El presidente le miró un momento sin comprender y después soltó una carcajada. Cuando dejó de reír, dijo:

– Dios mío, vaya una ironía. La mayor hazaña del hombre recibió el nombre de una vaca de un cuento de Maricastaña.

– Es realmente exquisita -dijo Jessie.

– Sí, es magnífica -convino Pitt-. Nunca te cansas de mirarla.

Contemplaban extasiados La Dorada, que ahora estaba en la sala central del East Building de la National Gallery de Washington. El pulido cuerpo de oro y la bruñida cabeza de esmeralda resplandecían bajo los rayos del sol que se filtraban a través de la gran claraboya. El espectacular efecto era asombroso. El desconocido artista indio la había esculpido con una gracia y una belleza irresistibles. Su posición era relajada, con una pierna delante de la otra, los brazos ligeramente doblados en los codos, y las manos extendidas hacia afuera.

Su pedestal de cuarzo rosa descansaba sobre un sólido bloque de palisandro del Brasil de metro y medio de altura. El corazón arrancado había sido substituido por otro de cristal carmesí que casi igualaba el esplendor del rubí original.

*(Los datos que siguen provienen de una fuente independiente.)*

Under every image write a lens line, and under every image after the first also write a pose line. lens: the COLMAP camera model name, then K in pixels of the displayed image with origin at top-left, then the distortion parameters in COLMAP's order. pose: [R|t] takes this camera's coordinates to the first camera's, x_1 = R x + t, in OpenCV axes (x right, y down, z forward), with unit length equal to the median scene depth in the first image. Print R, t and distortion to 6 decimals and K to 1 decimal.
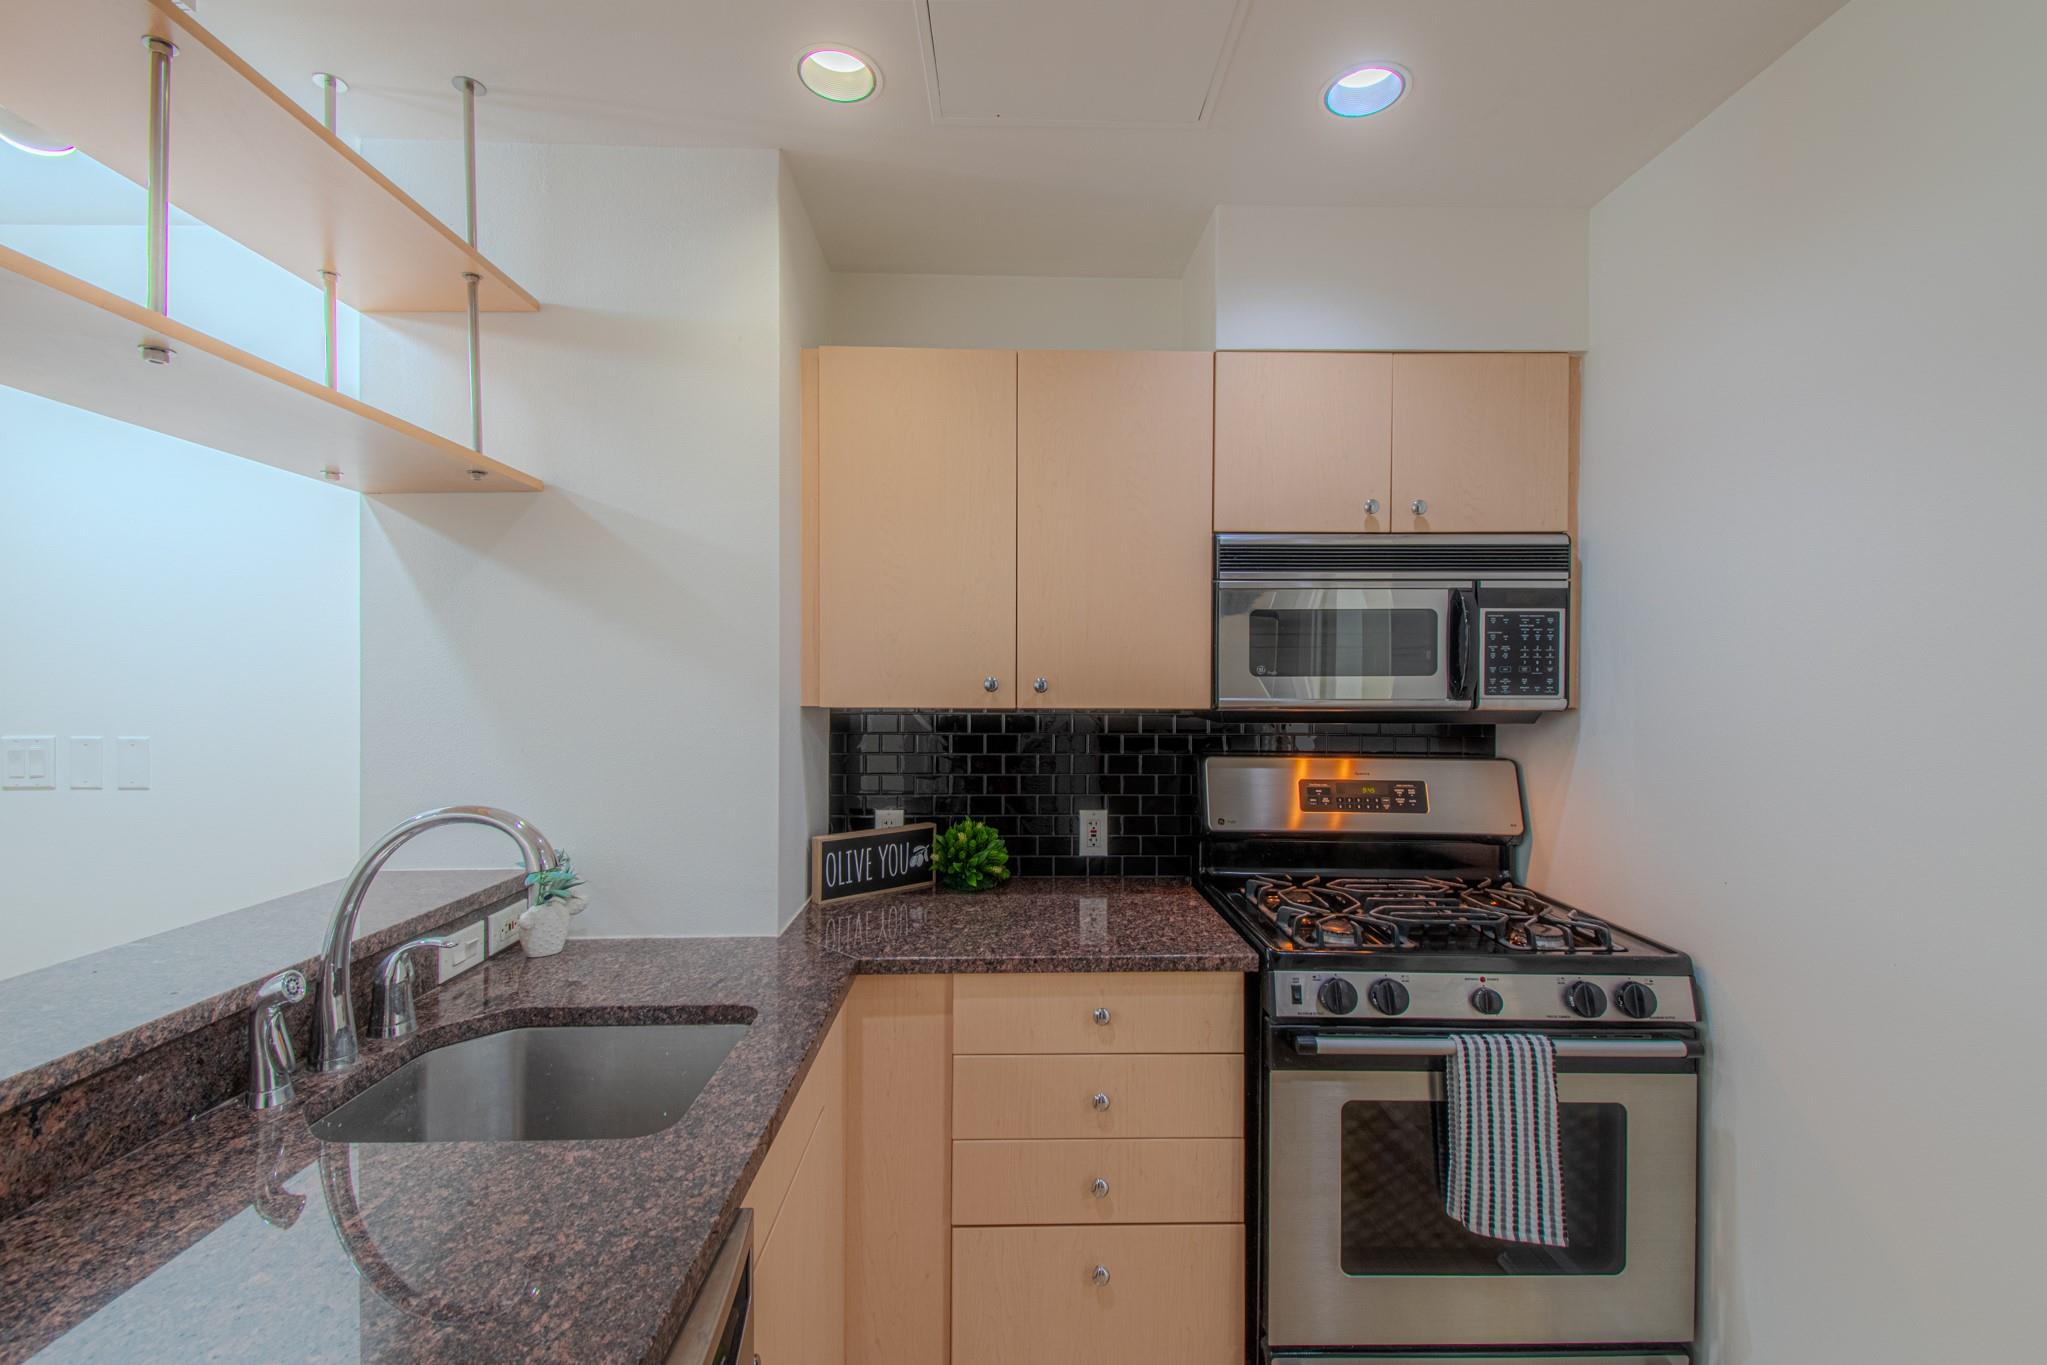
lens RADIAL K [[916.8, 0, 1023.5], [0, 916.8, 682.5], [0, 0, 1]] dist [0.040925, -0.021320]
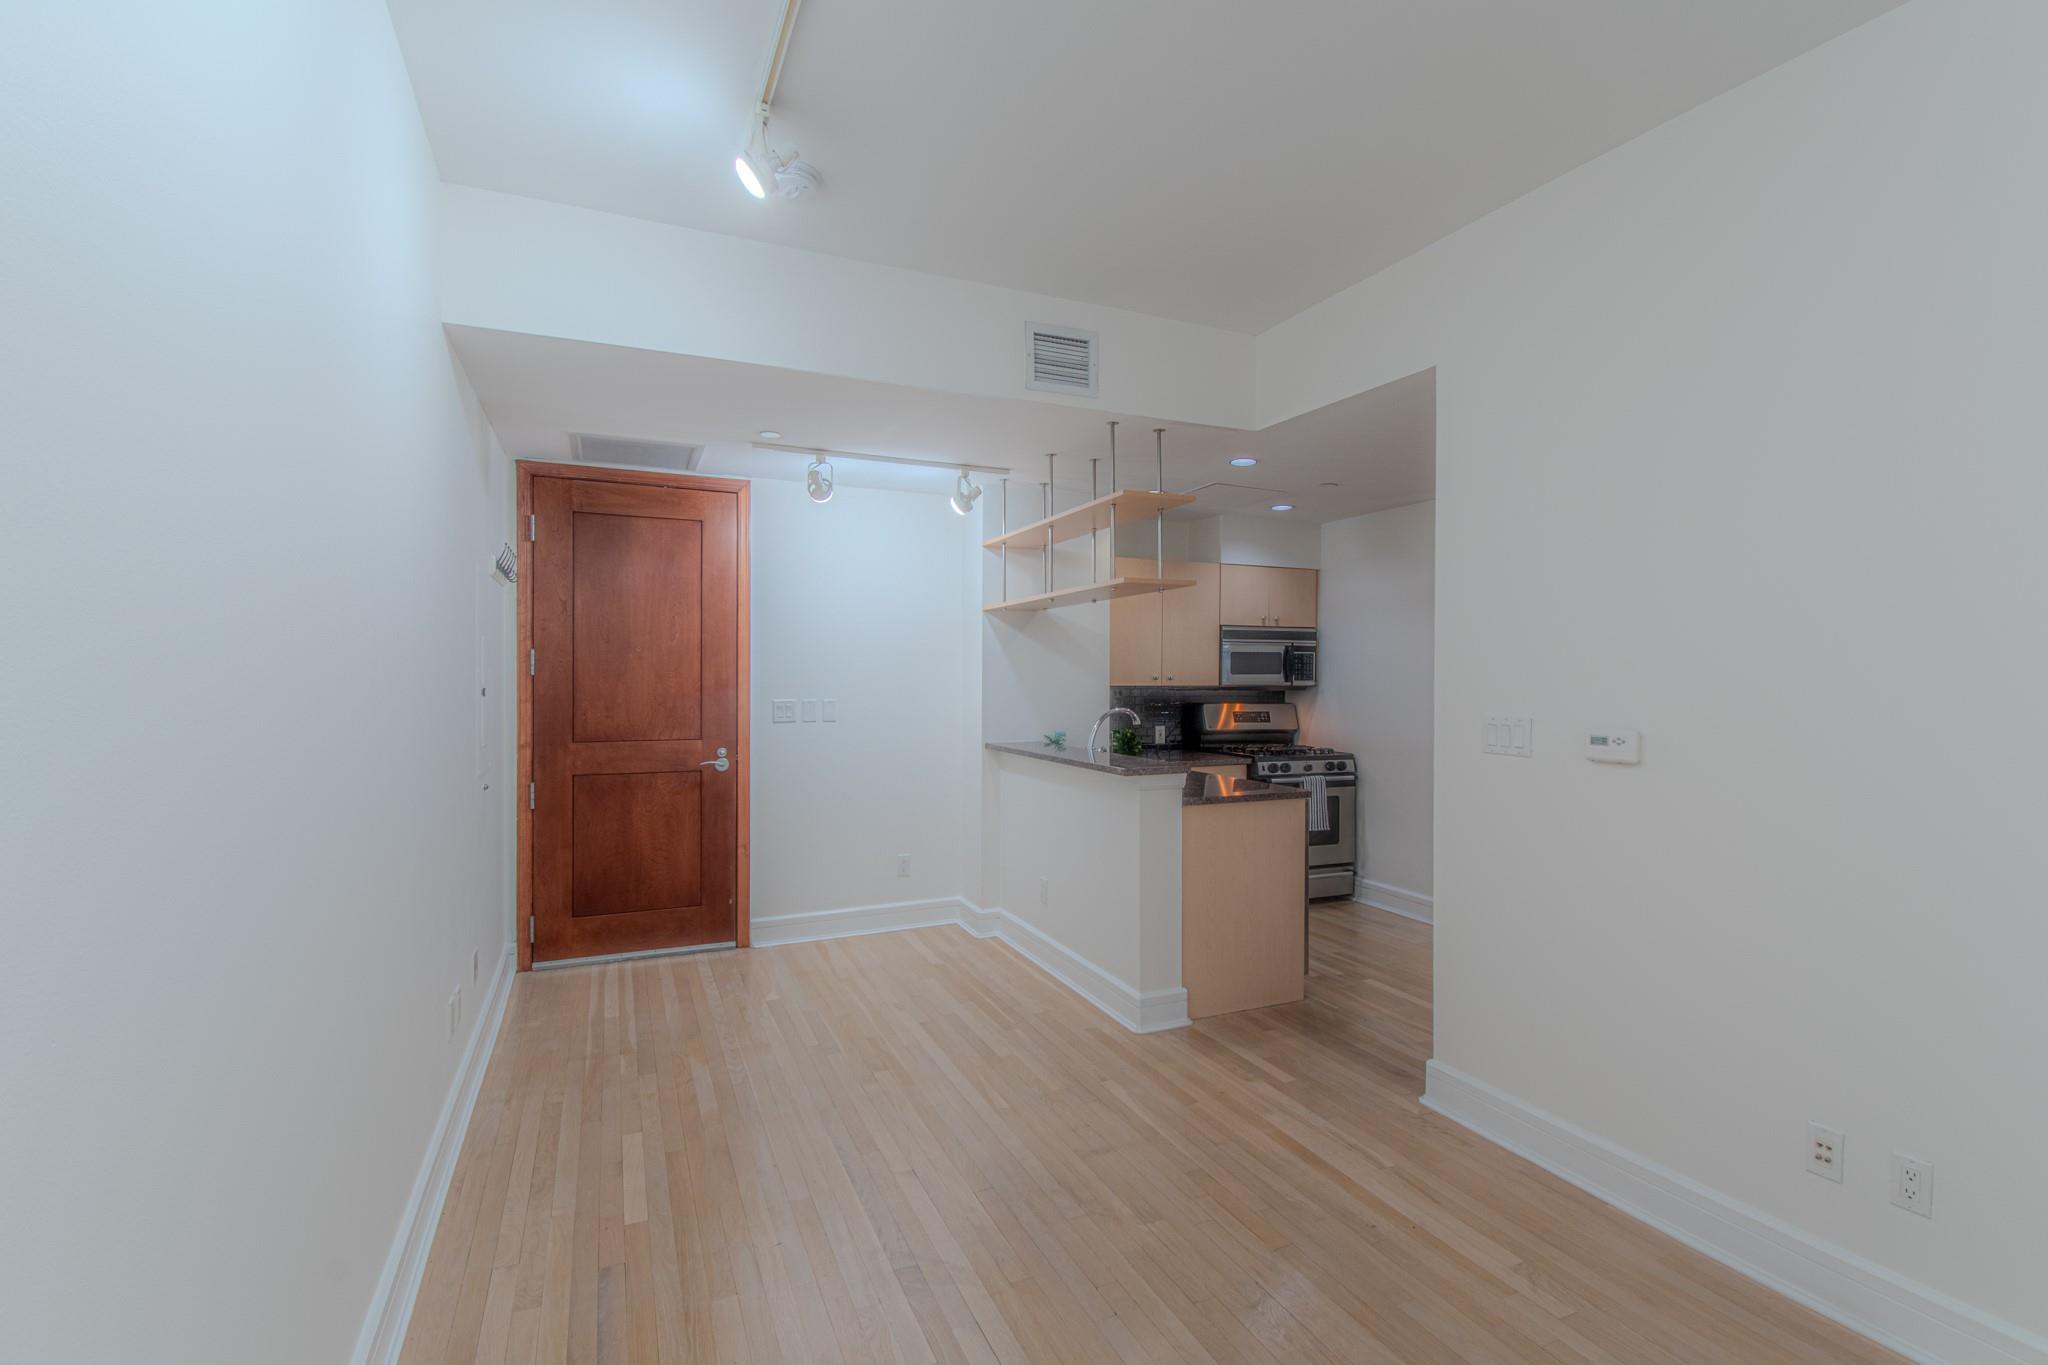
lens RADIAL K [[917.2, 0, 1024.0], [0, 917.2, 682.5], [0, 0, 1]] dist [0.040925, -0.021320]
pose [[0.923021, -0.003292, 0.384735, -1.501485], [0.001729, 0.999989, 0.004408, 0.005134], [-0.384745, -0.003403, 0.923017, -1.469560]]
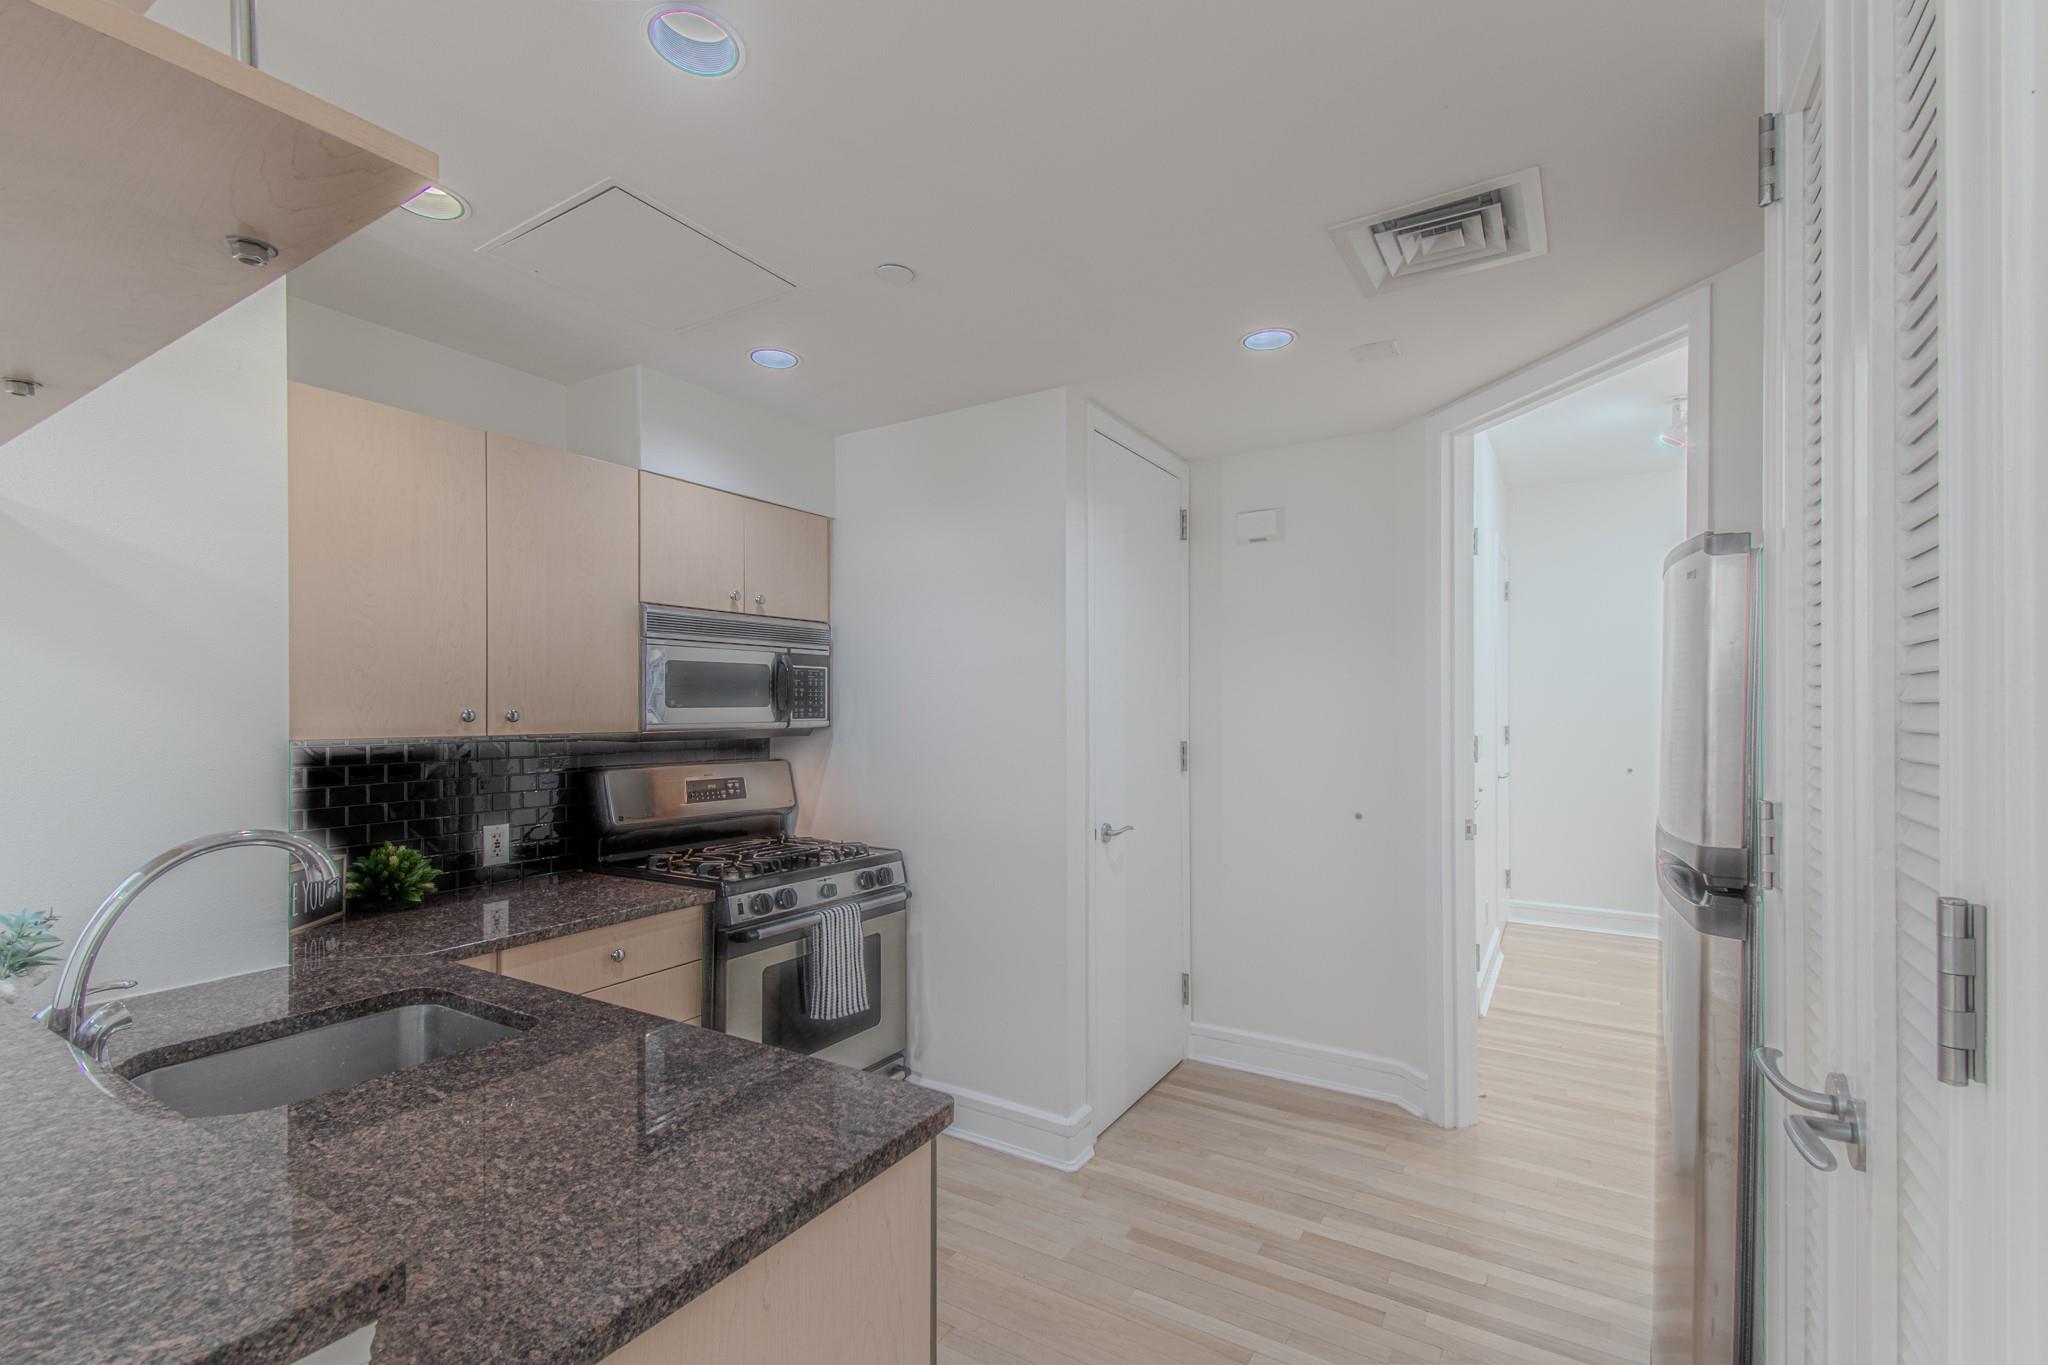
lens RADIAL K [[911.0, 0, 1042.3], [0, 911.0, 705.6], [0, 0, 1]] dist [0.038901, -0.000048]
pose [[0.534983, -0.002280, 0.844860, -0.625672], [0.009177, 0.999953, -0.003113, -0.000359], [-0.844813, 0.009419, 0.534979, -0.231341]]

Una enorme muchedumbre contemplaba maravillada la deslumbrante obra. Una cola de visitantes se extendía fuera de la galería casi medio kilómetro. La Dorada superaba incluso, en cuanto a asistencia, el récord de los artefactos del Rey Tut.

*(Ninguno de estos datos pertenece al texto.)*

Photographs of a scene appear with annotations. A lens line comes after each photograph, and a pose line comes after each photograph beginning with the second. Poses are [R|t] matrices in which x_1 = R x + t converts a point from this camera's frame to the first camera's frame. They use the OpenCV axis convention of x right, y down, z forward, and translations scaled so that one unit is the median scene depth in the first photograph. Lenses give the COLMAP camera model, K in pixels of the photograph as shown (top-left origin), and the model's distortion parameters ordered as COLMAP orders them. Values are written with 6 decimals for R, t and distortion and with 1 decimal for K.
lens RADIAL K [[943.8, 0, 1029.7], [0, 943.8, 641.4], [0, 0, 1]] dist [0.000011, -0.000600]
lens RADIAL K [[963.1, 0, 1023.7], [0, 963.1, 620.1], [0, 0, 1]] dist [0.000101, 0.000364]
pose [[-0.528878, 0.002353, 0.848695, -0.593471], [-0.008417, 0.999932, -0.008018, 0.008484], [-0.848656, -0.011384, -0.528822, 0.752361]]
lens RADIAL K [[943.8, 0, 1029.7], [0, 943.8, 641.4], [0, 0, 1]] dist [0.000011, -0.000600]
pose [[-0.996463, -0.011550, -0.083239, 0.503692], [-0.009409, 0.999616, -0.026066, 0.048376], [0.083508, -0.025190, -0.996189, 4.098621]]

Todos los dignatarios de la capital acudieron a rendir su homenaje. El presidente y su esposa acompañaron a Hilda Kronberg-LeBaron en la ceremonia previa a la inauguración. La satisfecha anciana de ojos chispeantes permaneció sentada en su silla de ruedas y sonrió una y otra vez mientras el presidente homenajeaba a los dos hombres de su pasado con un breve discurso. Cuando la ayudó a levantarse de su silla para que pudiese tocar la estatua, no había un ojo seco en toda la sala.

– Es extraño -murmuró Jessie-, cuando piensas en cómo empezó todo con el naufragio del Cyclops y terminó con el naufragio del Maine.

– Sólo para nosotros -dijo distraídamente Pitt-. Para ella empezó hace cuatrocientos años en una selva brasileña.

– Cuesta imaginar que una cosa tan bella haya causado tantas muertes.

Él no la escuchaba y no replicó.

Ella le dirigió una mirada curiosa. Pitt contemplaba fijamente la estatua, perdida su mente en otro tiempo, en otro lugar.

– Rico el tesoro, dulce el placer -citó ella.

Él se volvió despacio y la miró, retornando al presente. Se había roto el hechizo.

– Disculpa -dijo.

Jessie no pudo dejar de sonreír.

– ¿Cuándo vas a intentarlo?

– Intentar, ¿qué?

– Correr en busca de la ciudad perdida de La Dorada.

– No hay que apresurarse -replicó Pitt, soltando una carcajada-. No es como ir a cualquier parte.